Since the problem of spillover in crime and violence implicates both sides of the border, the solution must do so as well. This month, Secretary of Homeland Security Janet Napolitano met with her Mexican counterpart Miguel Ángel Osorio Chong to plan future collaborations on border issues. The slated efforts include better communication and information sharing, joint intelligence gathering, and joint border patrols. This is an important first step. These collaborative efforts could also include enhanced staffing (for example, additional border checkpoints to reduce logjams at crossings) and mutual enforcement strategies.

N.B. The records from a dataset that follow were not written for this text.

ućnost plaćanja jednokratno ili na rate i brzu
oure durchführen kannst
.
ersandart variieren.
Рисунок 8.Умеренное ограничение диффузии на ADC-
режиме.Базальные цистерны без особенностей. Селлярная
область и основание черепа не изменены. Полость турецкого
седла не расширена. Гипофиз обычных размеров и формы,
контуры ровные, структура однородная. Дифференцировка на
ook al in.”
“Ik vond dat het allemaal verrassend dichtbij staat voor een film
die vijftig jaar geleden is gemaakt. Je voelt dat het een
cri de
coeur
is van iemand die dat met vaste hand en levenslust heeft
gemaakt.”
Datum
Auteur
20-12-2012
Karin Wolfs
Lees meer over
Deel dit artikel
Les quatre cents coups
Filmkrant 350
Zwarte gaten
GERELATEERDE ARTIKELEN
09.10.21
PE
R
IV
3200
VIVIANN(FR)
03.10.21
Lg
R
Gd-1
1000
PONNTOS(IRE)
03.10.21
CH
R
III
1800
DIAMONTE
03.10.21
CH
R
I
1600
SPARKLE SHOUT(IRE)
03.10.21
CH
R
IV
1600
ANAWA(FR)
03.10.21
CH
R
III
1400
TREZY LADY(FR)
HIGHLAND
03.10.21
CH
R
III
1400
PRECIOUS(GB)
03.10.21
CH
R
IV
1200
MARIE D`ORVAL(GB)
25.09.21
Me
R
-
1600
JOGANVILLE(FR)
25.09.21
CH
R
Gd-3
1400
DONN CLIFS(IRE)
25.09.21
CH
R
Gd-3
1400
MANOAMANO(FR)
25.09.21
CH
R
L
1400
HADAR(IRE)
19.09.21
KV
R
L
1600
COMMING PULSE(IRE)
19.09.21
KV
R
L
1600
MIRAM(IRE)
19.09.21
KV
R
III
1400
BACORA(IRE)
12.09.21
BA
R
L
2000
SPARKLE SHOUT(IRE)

Hopefully U.S. and Mexican officials will emphasize efforts to contain corruption within state agencies on both sides of the border.
Expanding physical security barriers without targeted intelligence can actually enhance the relative profit gained by cartels moving illicit goods. Smartly targeting security efforts can reduce that profit and enhance legitimate economic benefits.
Prioritizing investments in technology, including enhanced trusted traveler (e.g., Secure Electronic Network for Travelers Rapid Inspection) and commercial cargo (e.g., Free and Secure Trade Program) programs, will yield the greatest return. Such initiatives need to be expanded and augmented with a cross-border communications system and mechanisms for non-intrusive detection that balance security, congestion management and ease of flow for people and commerce. These types of efforts will create a resilient yet flexible structure for managing the hyperborder.
Addressing cross-border transnational violence requires a collaborative response involving both sides of the border. Existing avenues of bilateral cooperation that could expand their focus on border issues include the U.S.-Mexico Binational Commission (especially the Working Group on Homeland Security and Border Cooperation), the U.S.-Mexico Military Commission, the Border Governors Conference, the Conference of Border Attorneys General, border state consular officials and civil society nongovernmental organizations.
Investing in smarter border security is prudent. The solution is not to simply increase funding for security, especially physical barriers and other symbolic containment measures that are ultimately counterproductive and expensive. Instead, the U.S. and Mexican governments should seek efficient measures that stimulate economic growth, enhance security and protect the environment around the border.
Guest author John P. Sullivan is a lieutenant in the Los Angeles County Sheriff’s Department. He is also a senior fellow at the Stephenson Disaster Management Institute at Louisiana State University and a senior fellow at Small Wars Journal — El Centro. His current research focuses on the impact of transnational organized crime on sovereignty in Mexico and other countries.